Selected text -
The Network’s First Instrument and
Some of Its Accomplishments
The
first instrument created by Rhodes and his associates was the secret society
itself. After seventeen years of planning,23
Rhodes called a meeting and formally established the society. Inspired by the
Jesuits,24
the Illuminati,25
and the Freemasons (of which he was a member),26
Rhodes hoped to succeed where the other secret societies had failed. Using a
“rings within rings” structure, the center ring of power (composed of Rhodes and
just three other individuals) would control all of the outer rings. Of the three
individuals who shared the inner ring with Rhodes, Alfred Milner (later awarded
the title Lord Milner) became the strongest.
The goals which Rhodes and Milner
sought and the methods by which they hoped to achieve them were so similar by
1902 that the two are almost indistinguishable. Both sought to unite the
world…in a federal structure around Britain. Both felt that this goal could best
be achieved by a secret band of men united to one another by devotion to the
common cause…Both felt that this band should pursue its goal
by secret political and economic influence behind the scenes and by the control
of journalistic, educational, and propaganda agencies.
With the
death of Rhodes in 1902, Milner obtained control of Rhodes’s money and was able
to use it to lubricate the workings of his propaganda machine. This is exactly
as Rhodes had wanted and had intended. Milner was Rhodes’s heir, and both men
knew it…In 1898…Rhodes said, “I support Milner absolutely without reserve. If he
says peace, I say peace; if he says war, I say war. Whatever happens, I say
ditto to Milner.”27
Always
on the lookout for potential helpers, Milner recruited mainly from Oxford and
Toynbee Hall. He used his influence to place the new recruits into positions of
power.

Extracted entries -

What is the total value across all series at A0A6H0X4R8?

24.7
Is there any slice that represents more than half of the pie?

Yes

---

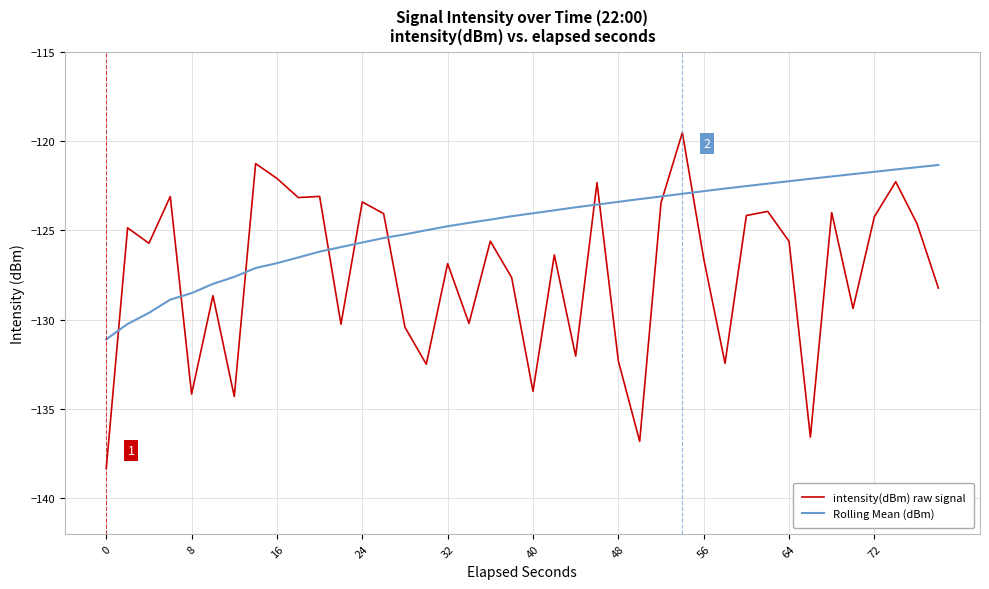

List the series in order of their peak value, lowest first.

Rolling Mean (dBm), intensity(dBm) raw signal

Task item -
Answer these from the text on Rhodes's secret society:
1. How many years of planning came before Rhodes formally established the society?
2. In what year did Rhodes die?
3. From which two places did Milner mainly recruit?
The material above comes from a different source than the text.

Result -
1. Seventeen years.
2. 1902.
3. Oxford and Toynbee Hall.